Thanks to decades of breeding, the modern agricultural tomato has a lot of properties that are great for farmers: the plants are incredibly productive, and the resulting tomatoes hold up well to shipping. Just one small problem: they are nearly tasteless. Heirloom tomato strains have become available precisely because people aren’t especially interested in the mass-produced, modern tomato.
In the words of a panel at the meeting of the American Association for the Advancement of science, we “broke” the tomato by allowing the plant breeders to respond to the needs of farmers, instead of the tomato’s end-users: consumers. As a result, their breeding has produced a product that most people don’t actually enjoy eating. And that’s a public health issue, given that tomato-rich diets have been associated with a variety of beneficial effects.

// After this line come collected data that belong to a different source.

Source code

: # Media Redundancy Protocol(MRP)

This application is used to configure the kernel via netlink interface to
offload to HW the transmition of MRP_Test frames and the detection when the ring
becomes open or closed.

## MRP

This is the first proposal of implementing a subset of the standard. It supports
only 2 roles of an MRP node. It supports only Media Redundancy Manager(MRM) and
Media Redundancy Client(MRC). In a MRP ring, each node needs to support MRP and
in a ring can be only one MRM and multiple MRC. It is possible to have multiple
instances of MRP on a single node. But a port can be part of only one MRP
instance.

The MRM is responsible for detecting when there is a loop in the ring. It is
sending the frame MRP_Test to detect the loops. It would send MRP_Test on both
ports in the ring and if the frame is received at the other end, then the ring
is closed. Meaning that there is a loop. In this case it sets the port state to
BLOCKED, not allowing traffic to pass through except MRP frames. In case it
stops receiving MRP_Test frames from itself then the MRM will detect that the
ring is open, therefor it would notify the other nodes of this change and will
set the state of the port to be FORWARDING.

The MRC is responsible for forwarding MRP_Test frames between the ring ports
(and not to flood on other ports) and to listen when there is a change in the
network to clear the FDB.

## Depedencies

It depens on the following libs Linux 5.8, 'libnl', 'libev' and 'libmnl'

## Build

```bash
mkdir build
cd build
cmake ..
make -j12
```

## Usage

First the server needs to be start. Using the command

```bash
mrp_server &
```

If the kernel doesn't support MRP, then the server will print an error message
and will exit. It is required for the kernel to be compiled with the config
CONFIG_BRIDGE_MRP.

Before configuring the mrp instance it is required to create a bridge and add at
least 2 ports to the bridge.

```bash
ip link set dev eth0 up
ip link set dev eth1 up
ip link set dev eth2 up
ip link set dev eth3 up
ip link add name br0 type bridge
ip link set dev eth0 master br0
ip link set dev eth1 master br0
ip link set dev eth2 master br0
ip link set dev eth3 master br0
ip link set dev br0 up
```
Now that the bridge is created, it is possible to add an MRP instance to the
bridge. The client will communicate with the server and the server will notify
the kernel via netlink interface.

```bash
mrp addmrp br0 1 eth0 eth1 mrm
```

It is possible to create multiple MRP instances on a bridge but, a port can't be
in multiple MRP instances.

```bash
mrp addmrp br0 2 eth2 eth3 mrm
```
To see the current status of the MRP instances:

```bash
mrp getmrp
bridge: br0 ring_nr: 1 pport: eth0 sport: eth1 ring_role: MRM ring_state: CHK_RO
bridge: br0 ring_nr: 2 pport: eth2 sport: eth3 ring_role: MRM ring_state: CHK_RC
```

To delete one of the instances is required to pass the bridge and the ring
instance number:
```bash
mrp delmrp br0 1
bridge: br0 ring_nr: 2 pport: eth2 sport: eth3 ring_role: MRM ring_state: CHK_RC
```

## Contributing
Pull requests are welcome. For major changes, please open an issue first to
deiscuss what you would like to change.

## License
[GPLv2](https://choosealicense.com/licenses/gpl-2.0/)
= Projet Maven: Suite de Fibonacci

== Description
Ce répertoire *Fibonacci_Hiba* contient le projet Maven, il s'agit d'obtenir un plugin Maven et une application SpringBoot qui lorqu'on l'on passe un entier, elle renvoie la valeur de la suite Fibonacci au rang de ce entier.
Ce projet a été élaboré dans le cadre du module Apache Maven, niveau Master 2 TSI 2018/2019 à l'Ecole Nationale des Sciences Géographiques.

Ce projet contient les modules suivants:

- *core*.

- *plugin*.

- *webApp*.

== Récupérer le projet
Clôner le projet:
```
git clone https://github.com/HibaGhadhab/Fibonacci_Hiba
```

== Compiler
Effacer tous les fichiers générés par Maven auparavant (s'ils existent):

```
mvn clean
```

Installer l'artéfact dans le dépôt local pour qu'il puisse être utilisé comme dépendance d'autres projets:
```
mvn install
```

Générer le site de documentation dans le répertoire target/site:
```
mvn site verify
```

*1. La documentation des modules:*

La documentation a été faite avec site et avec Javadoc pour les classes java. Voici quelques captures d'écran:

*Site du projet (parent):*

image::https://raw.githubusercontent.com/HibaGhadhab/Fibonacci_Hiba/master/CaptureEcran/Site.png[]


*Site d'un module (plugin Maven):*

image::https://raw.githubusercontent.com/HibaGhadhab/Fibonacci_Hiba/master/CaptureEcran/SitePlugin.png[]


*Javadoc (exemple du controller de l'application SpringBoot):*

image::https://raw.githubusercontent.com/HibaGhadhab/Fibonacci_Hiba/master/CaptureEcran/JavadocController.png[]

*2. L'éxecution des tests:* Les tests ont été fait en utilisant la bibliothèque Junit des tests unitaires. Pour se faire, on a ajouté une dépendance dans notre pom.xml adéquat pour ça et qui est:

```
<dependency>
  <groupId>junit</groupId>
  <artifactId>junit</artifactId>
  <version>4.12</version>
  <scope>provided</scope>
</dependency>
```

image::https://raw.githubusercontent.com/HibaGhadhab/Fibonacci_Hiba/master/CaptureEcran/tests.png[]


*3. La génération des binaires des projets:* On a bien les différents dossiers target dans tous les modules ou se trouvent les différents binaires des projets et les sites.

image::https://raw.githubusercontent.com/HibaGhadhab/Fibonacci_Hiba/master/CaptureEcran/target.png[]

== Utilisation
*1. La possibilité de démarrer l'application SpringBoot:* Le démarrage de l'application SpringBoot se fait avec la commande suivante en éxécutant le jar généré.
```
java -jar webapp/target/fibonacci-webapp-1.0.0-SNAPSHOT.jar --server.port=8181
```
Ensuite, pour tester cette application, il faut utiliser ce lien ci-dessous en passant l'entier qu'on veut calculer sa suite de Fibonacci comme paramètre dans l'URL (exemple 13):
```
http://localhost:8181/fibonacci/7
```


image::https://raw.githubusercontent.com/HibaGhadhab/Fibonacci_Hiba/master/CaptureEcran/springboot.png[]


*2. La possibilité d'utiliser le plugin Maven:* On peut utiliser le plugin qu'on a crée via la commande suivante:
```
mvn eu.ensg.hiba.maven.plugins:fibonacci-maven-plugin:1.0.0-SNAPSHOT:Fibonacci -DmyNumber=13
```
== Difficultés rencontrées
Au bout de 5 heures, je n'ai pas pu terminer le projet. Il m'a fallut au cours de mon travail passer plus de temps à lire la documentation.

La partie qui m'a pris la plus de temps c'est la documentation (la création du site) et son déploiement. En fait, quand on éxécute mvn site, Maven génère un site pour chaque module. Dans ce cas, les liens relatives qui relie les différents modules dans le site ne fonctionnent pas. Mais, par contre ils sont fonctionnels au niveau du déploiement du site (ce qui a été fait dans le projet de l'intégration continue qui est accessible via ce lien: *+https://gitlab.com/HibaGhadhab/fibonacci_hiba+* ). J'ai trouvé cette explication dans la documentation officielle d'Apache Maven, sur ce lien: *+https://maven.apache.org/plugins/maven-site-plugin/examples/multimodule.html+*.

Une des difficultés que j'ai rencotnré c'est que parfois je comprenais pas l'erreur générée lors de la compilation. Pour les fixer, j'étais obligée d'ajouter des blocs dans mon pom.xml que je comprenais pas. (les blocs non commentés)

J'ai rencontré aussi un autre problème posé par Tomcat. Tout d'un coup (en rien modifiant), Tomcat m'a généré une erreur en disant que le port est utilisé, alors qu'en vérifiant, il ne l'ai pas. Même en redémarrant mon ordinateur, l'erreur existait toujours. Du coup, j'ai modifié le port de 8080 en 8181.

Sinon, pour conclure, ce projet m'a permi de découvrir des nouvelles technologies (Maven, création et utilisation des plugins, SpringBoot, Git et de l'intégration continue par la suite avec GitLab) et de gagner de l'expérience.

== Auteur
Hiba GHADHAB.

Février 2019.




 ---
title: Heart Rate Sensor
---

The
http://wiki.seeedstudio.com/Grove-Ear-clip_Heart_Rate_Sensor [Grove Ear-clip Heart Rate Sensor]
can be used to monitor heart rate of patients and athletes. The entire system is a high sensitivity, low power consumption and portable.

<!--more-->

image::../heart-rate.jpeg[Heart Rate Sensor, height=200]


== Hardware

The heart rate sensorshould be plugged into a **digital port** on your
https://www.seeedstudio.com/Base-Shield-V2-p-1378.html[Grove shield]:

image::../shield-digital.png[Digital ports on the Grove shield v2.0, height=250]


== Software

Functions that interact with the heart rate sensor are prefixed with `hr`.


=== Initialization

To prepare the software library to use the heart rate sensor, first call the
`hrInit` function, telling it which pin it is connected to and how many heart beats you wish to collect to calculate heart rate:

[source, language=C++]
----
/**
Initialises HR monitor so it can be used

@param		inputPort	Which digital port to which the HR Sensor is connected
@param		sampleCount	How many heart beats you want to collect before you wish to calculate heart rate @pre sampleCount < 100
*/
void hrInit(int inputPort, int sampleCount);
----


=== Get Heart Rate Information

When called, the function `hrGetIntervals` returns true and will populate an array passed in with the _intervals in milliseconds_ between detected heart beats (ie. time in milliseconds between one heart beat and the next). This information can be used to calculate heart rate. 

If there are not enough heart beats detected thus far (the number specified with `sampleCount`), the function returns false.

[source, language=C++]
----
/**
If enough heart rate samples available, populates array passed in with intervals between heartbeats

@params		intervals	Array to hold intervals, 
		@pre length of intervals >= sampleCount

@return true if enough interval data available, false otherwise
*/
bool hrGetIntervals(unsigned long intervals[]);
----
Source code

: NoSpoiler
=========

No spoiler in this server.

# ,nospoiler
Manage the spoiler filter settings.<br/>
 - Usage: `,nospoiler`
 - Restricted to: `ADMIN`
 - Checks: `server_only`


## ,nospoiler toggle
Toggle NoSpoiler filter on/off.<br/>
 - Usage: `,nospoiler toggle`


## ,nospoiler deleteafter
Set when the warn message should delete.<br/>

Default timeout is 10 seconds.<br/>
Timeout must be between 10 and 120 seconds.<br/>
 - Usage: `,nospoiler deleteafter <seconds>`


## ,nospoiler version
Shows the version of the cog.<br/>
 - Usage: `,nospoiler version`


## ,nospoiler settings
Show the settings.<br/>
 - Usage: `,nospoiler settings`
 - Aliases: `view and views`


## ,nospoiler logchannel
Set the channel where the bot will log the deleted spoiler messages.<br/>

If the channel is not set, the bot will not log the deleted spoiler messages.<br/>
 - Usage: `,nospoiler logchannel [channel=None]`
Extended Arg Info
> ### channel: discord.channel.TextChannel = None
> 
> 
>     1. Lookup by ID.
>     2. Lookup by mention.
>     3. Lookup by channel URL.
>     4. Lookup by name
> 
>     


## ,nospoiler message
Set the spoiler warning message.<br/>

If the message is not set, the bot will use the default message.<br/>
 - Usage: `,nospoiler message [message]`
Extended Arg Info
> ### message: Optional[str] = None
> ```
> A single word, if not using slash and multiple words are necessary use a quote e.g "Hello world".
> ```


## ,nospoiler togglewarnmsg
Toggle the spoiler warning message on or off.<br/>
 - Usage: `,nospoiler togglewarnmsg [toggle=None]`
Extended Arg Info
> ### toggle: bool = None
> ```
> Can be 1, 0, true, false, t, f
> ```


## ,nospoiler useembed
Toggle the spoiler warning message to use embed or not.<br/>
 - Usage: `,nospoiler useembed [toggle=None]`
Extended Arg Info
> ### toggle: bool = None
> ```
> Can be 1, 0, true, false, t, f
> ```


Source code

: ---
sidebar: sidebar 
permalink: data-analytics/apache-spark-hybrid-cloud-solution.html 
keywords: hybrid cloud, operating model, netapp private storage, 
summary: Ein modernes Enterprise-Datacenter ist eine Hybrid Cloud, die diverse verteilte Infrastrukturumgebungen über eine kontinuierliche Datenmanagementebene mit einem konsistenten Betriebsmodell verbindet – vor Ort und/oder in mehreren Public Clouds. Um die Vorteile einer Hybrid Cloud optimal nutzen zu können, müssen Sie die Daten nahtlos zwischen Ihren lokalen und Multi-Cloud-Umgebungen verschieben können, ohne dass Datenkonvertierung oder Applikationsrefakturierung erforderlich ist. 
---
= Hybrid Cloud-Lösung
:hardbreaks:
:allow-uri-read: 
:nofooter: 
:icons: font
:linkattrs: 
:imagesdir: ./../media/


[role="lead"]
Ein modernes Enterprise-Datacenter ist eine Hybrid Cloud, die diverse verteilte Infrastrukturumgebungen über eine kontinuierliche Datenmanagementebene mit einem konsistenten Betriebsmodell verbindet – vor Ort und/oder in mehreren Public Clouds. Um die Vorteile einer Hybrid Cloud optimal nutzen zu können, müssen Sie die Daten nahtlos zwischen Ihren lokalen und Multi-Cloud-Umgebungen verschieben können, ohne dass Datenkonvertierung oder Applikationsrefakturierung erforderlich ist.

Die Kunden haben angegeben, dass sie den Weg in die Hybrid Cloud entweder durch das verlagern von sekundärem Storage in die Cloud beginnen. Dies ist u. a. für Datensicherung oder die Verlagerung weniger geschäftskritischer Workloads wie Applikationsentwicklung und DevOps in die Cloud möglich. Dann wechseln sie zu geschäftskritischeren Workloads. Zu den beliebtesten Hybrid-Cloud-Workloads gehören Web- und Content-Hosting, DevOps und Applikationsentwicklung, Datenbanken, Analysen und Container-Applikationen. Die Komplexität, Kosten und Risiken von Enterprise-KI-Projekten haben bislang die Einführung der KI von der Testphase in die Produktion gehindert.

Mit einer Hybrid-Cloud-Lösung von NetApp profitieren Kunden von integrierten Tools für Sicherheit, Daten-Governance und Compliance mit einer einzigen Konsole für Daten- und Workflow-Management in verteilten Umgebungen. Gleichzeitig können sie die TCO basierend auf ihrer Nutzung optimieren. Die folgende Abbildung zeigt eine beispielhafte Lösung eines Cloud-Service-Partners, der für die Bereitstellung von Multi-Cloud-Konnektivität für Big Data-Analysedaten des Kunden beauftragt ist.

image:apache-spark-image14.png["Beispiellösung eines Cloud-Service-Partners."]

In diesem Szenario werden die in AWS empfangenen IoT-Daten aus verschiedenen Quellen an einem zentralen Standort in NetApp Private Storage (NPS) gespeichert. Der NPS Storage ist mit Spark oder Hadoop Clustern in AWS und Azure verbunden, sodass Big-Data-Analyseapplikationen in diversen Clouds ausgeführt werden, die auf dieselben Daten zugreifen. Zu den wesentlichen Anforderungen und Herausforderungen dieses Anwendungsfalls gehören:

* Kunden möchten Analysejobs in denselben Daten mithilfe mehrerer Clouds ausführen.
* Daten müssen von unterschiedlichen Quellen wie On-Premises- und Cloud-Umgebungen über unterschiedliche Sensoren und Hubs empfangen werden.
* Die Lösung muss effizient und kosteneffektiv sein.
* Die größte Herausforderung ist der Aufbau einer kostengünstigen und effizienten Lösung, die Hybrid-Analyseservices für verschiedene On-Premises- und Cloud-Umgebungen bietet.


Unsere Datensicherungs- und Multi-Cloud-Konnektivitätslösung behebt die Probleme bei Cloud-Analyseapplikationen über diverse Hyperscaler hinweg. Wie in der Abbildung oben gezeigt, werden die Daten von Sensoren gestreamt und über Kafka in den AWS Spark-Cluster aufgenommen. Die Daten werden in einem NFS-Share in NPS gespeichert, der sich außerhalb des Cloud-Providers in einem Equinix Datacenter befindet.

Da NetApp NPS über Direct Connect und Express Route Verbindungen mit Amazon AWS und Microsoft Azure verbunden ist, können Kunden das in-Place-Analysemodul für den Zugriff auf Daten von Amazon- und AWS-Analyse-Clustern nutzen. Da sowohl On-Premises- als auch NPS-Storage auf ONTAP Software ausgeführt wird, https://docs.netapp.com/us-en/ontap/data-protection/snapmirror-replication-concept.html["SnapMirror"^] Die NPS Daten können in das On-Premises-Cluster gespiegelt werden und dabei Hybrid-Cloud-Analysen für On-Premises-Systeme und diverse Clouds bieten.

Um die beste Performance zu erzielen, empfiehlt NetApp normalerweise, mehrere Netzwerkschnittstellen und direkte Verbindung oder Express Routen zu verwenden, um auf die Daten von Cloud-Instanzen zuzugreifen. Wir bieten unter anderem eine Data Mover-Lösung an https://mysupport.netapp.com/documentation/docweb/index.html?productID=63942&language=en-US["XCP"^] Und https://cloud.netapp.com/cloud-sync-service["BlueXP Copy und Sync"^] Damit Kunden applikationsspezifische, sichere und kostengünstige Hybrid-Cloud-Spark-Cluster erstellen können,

Fortunately, the panel featured a number of people who are trying to fix the tomato using up-to-date biochemistry and genetics.
Yale’s Linda Bartoshuk set up the challenge with a little experiment: everyone in the audience was given a raspberry Jelly Belly. Bartoshuk had people hold their nose, then start chewing on the candy. For me, it tasted generically sweet. When, on her instructions, I released my finger, there was a sudden explosion of flavor, a lot of it evocative of raspberries—and a sudden murmur from the audience suggesting they were experiencing something similar.
What’s going on? A lot of our experience of flavor really does come from smell, but not from breathing in; instead, volatile chemicals disperse out of the back of your mouth, with some of them reaching your nasal passages. Not only can these volatiles convey a distinctive flavor, but they can also interact with flavors sensed by the tongue, enhancing or suppressing sweetness, saltiness, etc.